Collected data
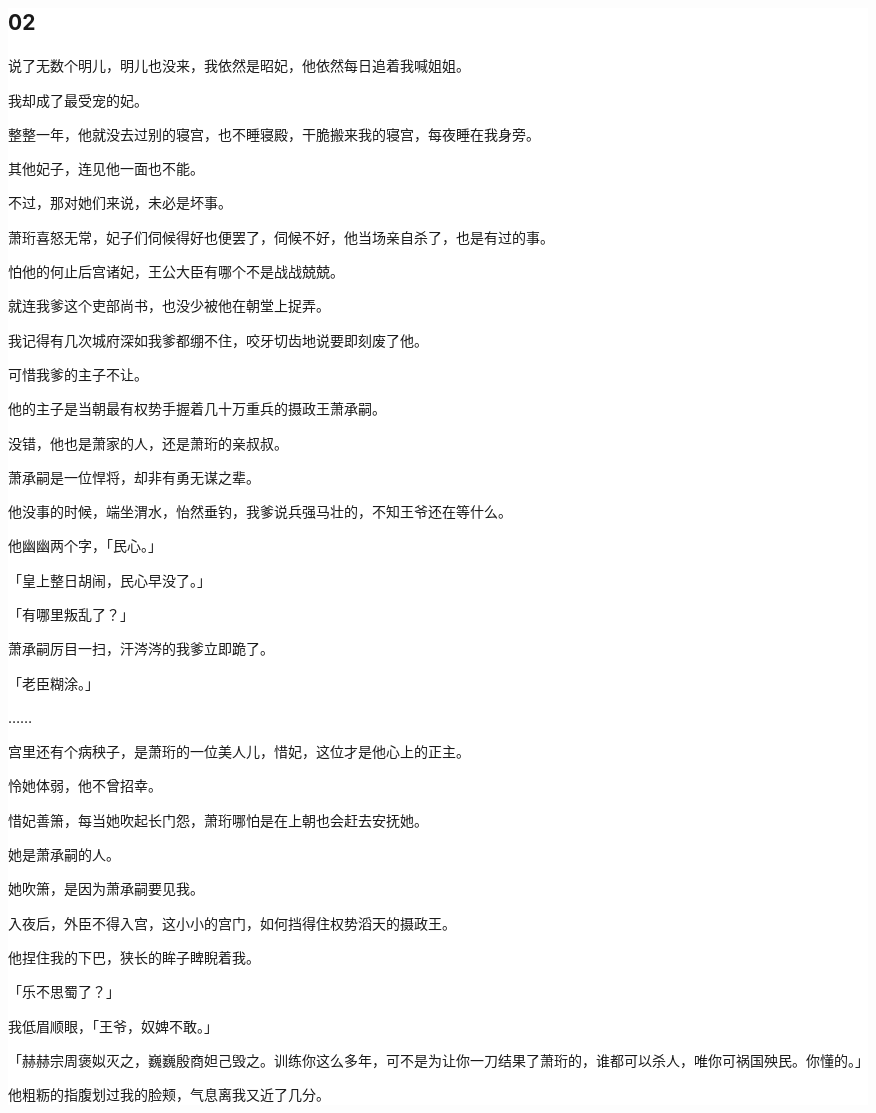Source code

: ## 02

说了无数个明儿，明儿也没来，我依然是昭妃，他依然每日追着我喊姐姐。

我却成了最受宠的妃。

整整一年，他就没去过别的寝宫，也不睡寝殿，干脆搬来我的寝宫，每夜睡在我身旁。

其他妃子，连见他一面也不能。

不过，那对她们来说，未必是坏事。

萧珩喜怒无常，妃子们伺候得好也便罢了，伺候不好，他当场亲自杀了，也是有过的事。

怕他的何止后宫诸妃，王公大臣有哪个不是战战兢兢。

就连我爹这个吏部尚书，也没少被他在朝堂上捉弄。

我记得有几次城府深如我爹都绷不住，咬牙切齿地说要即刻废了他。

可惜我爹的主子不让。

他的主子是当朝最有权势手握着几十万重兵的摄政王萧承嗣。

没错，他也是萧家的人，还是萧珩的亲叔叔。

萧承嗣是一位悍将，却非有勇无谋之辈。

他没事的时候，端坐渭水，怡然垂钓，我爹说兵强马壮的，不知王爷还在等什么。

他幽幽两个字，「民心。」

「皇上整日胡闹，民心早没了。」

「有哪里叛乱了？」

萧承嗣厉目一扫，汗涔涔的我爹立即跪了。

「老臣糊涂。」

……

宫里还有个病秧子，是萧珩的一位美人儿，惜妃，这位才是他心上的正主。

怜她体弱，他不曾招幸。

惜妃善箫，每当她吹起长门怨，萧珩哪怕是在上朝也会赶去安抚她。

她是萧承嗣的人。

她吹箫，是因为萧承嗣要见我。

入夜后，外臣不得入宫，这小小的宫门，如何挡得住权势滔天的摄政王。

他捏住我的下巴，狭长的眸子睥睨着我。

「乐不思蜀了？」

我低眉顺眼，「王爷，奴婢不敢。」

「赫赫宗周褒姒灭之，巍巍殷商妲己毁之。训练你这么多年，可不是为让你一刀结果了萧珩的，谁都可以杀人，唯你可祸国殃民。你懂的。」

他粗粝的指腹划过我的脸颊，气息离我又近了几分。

---

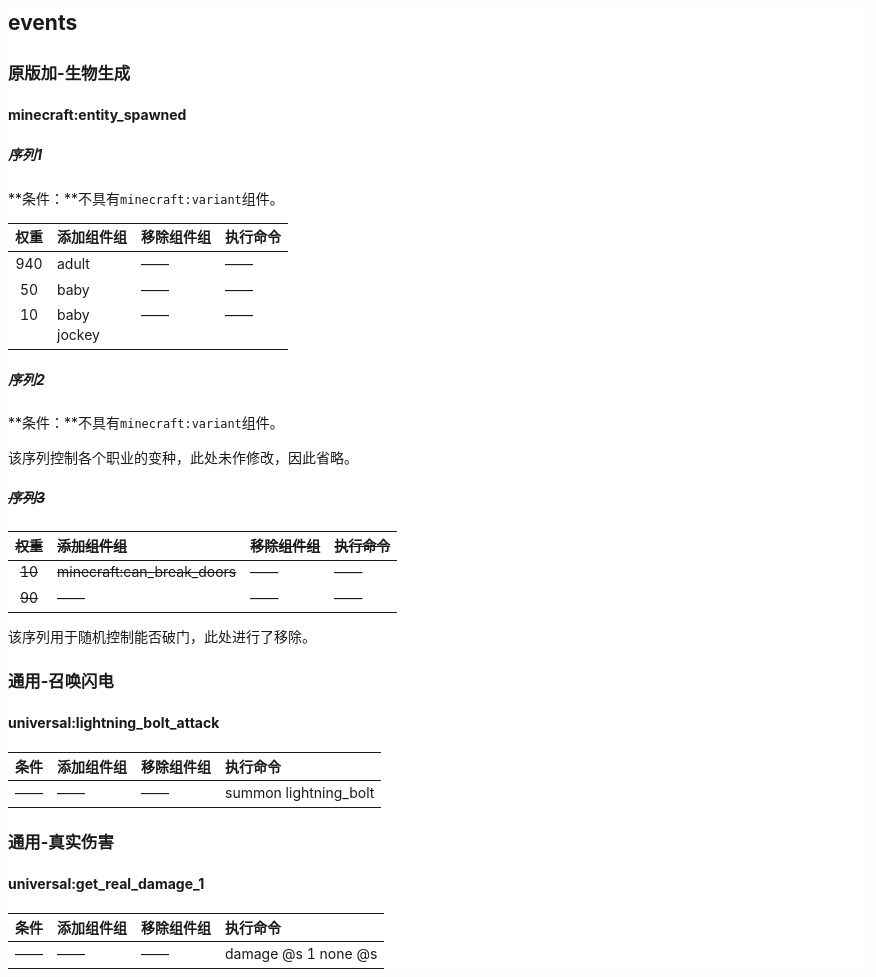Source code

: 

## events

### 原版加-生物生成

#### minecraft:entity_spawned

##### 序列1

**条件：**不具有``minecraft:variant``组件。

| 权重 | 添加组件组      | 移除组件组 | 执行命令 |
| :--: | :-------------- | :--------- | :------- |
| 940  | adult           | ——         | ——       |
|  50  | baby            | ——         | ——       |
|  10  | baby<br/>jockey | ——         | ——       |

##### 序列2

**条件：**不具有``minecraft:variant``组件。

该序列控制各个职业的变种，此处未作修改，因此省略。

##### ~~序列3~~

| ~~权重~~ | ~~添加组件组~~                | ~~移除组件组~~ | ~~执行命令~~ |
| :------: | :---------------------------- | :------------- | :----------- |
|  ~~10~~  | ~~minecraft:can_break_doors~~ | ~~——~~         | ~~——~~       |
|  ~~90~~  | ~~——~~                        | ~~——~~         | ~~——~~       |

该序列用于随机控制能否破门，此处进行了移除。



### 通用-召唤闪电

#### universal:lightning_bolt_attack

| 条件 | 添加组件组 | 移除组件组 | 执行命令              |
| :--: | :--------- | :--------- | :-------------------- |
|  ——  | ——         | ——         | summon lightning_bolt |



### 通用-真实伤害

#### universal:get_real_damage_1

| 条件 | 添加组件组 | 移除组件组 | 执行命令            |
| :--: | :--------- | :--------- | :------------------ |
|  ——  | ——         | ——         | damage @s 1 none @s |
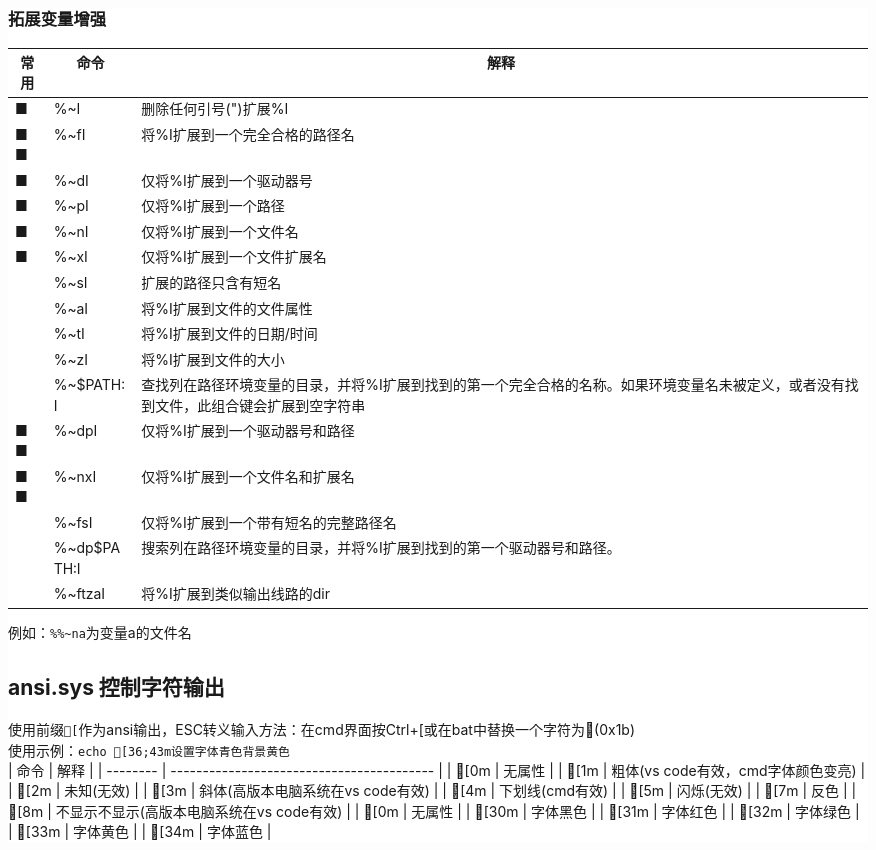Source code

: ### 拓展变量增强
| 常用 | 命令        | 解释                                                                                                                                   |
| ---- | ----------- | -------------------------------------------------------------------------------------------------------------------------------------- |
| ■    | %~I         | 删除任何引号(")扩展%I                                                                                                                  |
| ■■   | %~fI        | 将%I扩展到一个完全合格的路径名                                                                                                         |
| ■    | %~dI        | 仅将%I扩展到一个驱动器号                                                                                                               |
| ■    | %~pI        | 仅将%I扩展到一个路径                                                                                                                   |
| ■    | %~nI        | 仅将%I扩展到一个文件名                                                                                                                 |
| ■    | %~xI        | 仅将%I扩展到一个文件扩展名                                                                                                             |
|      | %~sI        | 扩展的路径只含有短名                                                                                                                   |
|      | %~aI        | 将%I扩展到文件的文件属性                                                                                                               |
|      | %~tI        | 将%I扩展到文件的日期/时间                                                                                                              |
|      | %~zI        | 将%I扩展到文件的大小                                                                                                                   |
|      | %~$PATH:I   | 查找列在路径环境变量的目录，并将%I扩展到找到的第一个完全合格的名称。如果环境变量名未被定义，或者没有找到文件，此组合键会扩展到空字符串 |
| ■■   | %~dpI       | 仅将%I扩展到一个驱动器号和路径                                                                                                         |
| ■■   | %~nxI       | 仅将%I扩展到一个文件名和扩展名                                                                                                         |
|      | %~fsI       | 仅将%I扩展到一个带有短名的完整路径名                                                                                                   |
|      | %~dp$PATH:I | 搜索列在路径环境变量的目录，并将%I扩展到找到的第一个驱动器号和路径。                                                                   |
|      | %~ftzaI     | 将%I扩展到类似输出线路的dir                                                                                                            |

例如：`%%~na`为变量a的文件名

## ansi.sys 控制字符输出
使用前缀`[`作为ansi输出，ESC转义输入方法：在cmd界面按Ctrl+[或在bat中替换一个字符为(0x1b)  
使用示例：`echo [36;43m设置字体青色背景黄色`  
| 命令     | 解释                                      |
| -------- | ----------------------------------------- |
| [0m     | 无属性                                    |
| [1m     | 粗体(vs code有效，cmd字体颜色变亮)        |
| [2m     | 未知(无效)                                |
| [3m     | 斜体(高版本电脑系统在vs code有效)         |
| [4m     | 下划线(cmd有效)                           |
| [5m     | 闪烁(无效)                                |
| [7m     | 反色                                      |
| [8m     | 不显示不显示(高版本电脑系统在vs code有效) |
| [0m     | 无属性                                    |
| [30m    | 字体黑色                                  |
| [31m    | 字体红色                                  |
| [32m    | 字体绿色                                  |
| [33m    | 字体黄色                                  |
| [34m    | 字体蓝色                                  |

==

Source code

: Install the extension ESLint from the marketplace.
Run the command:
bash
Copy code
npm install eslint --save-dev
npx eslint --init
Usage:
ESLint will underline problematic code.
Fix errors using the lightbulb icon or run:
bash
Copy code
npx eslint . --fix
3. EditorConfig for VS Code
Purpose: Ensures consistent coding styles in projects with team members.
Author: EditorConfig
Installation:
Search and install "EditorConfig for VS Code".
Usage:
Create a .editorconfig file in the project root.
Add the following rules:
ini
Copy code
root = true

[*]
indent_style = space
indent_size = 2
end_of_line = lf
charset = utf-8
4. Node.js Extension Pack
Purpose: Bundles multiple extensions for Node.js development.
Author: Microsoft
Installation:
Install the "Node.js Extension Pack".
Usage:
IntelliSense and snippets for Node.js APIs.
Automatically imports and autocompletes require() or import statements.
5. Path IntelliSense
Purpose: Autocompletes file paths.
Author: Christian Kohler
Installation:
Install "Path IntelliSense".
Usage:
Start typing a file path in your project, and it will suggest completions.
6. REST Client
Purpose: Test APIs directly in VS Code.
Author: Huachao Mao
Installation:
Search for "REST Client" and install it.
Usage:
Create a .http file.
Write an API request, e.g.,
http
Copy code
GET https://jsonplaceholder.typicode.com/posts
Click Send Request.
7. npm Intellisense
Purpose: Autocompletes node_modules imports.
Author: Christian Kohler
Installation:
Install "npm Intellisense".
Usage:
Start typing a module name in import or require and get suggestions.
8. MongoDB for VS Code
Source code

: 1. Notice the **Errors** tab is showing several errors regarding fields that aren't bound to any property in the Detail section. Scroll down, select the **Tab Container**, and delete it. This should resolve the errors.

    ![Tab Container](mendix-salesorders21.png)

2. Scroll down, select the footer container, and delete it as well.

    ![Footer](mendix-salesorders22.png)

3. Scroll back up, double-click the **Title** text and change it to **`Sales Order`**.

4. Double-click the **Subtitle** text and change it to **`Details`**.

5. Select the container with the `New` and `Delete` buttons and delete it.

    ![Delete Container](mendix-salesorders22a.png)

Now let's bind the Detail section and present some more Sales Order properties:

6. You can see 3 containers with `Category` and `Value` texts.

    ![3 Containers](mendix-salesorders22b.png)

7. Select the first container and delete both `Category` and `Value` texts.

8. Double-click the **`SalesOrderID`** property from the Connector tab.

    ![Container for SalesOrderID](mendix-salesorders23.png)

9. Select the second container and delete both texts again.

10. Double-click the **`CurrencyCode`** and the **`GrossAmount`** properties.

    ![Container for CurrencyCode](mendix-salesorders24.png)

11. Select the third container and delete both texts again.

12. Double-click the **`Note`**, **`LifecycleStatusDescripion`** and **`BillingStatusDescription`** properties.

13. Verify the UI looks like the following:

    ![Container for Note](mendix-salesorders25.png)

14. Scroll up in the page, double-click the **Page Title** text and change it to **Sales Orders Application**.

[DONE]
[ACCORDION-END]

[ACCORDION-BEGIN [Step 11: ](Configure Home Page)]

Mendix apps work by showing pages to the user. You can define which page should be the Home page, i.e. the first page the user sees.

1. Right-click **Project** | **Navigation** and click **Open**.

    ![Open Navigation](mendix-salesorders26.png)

- To do:
Nothing but a number is expected: the tally of lines in the records that include the word "Pack".

- The completed task:
2